Interestingly, see the current set of ratios for the 335i manual:
BMW E90 335i
1st gear 2nd gear 3rd gear 4th gear 5th gear 6th gear
4.055:1, 2.369:1, 1.582:1, 1.192:1, 1.000:1, 0.872:1
Identical to that of the M3.
So in all likelihood, the M3 and 335i will get the same DCT transmission and the M5 and M6 will get a similar but higher rated DCT transmission with different ratios I suspect. Time will tell of course...
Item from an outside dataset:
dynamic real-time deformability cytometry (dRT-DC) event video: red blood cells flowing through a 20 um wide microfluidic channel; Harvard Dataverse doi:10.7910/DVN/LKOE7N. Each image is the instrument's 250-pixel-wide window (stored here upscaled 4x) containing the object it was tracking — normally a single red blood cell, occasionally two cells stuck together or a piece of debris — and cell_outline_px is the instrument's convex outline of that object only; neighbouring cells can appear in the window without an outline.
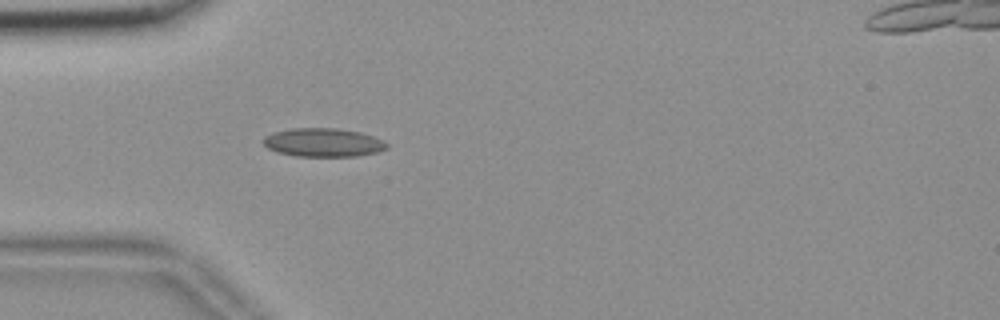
{"species": "common noctule bat (a hibernating species)", "species_latin": "Nyctalus noctula", "temperature_condition": "room temperature", "stored_images_in_passage": 55, "camera_frame_rate_fps": 3000, "um_per_image_px": 0.085, "animal": {"sex": "female", "body_mass_g": 18.4}, "frame": {"image": 1, "passage_image": 16, "time_ms": 5.0, "image_size_px": [1000, 320], "cell_outline_px": [[388, 148], [376, 152], [356, 156], [296, 156], [276, 152], [268, 148], [260, 140], [264, 136], [272, 132], [292, 128], [336, 128], [360, 132], [384, 140], [388, 144]], "centroid_in_image_um": [27.44, 12.1], "position_along_channel_um": 57.6, "area_um2": 20.69}}
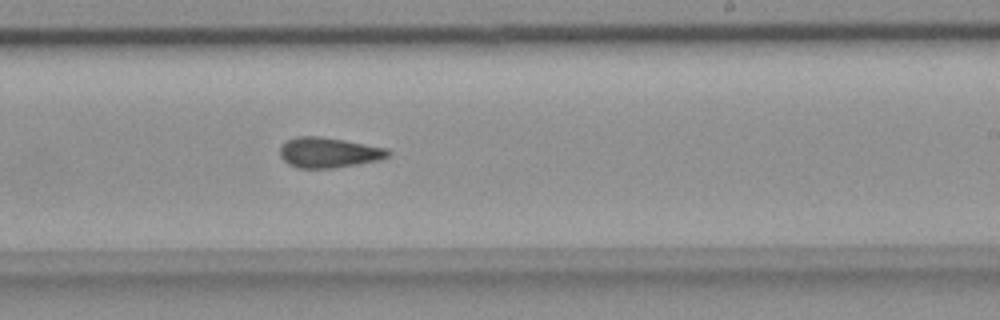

On a final note, the increased number of gears allows for closer stacking of the gear ratios, the torque multiplying effect will essentially result in a much more vigourously accelerating M3 equipped with DCT than its manually shifted sibling. I'd be pretty peeved as an enthusiast and an owner of a manual gearbox M3 if the DCT model would be significantly faster all because of an extra gear.
Oh well, that's the price of progress I guess.